- THE PROBLEM -
Nothing but the lines from the first line of the records through the line with "Customizing may provide" should be output, exactly as written and free of pictures.

· · · · ·

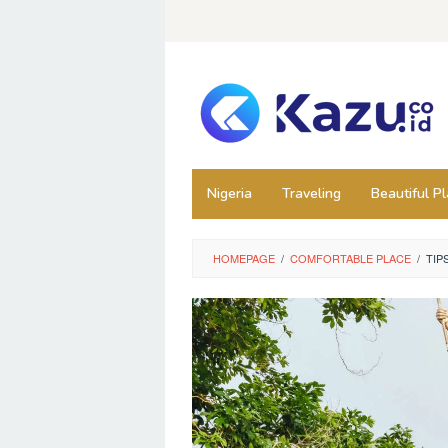
Skip
to
content
Nigeria
Traveling
Beautiful P
HOMEPAGE
/
COMFORTABLE PLACE
/
TIP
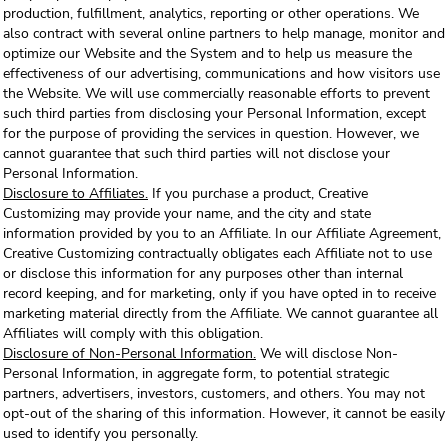
production, fulfillment, analytics, reporting or other operations. We
also contract with several online partners to help manage, monitor and
optimize our Website and the System and to help us measure the
effectiveness of our advertising, communications and how visitors use
the Website. We will use commercially reasonable efforts to prevent
such third parties from disclosing your Personal Information, except
for the purpose of providing the services in question. However, we
cannot guarantee that such third parties will not disclose your
Personal Information.
Disclosure to Affiliates.
If you purchase a product, Creative
Customizing may provide your name, and the city and state
information provided by you to an Affiliate. In our Affiliate Agreement,
Creative Customizing contractually obligates each Affiliate not to use
or disclose this information for any purposes other than internal
record keeping, and for marketing, only if you have opted in to receive
marketing material directly from the Affiliate. We cannot guarantee all
Affiliates will comply with this obligation.
Disclosure of Non-Personal Information.
We will disclose Non-
Personal Information, in aggregate form, to potential strategic
partners, advertisers, investors, customers, and others. You may not
opt-out of the sharing of this information. However, it cannot be easily
used to identify you personally.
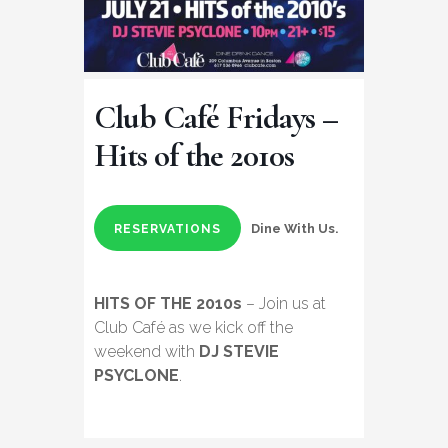
Club Café Fridays –
Hits of the 2010s
Dine With Us.
RESERVATIONS
HITS OF THE 2010s
– Join us at
Club Café as we kick off the
weekend with
DJ STEVIE
PSYCLONE
.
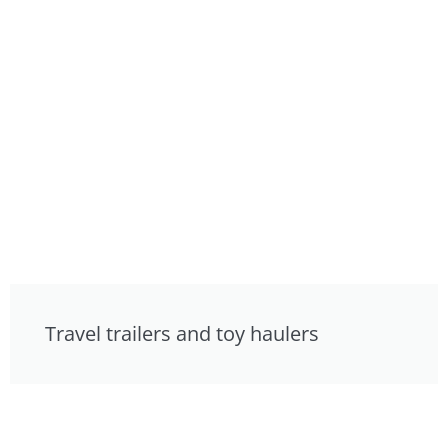
Travel trailers and toy haulers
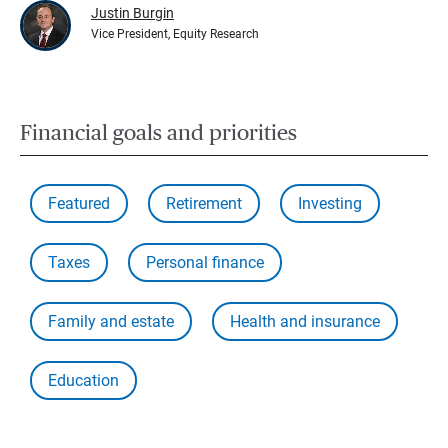
Justin Burgin
Vice President, Equity Research
Financial goals and priorities
Featured
Retirement
Investing
Taxes
Personal finance
Family and estate
Health and insurance
Education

· · · · ·

- PROBLEM SOLUTION -
Skip
to
content
Nigeria
Traveling
Beautiful P
HOMEPAGE
/
COMFORTABLE PLACE
/
TIP
production, fulfillment, analytics, reporting or other operations. We
also contract with several online partners to help manage, monitor and
optimize our Website and the System and to help us measure the
effectiveness of our advertising, communications and how visitors use
the Website. We will use commercially reasonable efforts to prevent
such third parties from disclosing your Personal Information, except
for the purpose of providing the services in question. However, we
cannot guarantee that such third parties will not disclose your
Personal Information.
Disclosure to Affiliates.
If you purchase a product, Creative
Customizing may provide your name, and the city and state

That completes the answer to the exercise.